*ACTIVITY*: The result should be the full listing copied exactly, with no pictures in it.

[DATA SHOWN]

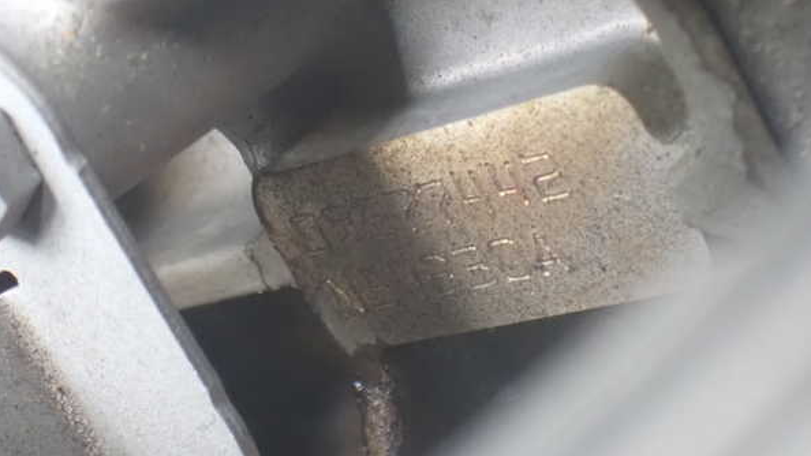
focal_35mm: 110
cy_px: 240
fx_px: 2365
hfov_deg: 19.5
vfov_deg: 11.0
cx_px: 406
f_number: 4.9
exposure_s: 1/15
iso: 1600
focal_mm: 18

[/DATA SHOWN]

*TASK OUTPUT*:
focal_35mm: 110
cy_px: 240
fx_px: 2365
hfov_deg: 19.5
vfov_deg: 11.0
cx_px: 406
f_number: 4.9
exposure_s: 1/15
iso: 1600
focal_mm: 18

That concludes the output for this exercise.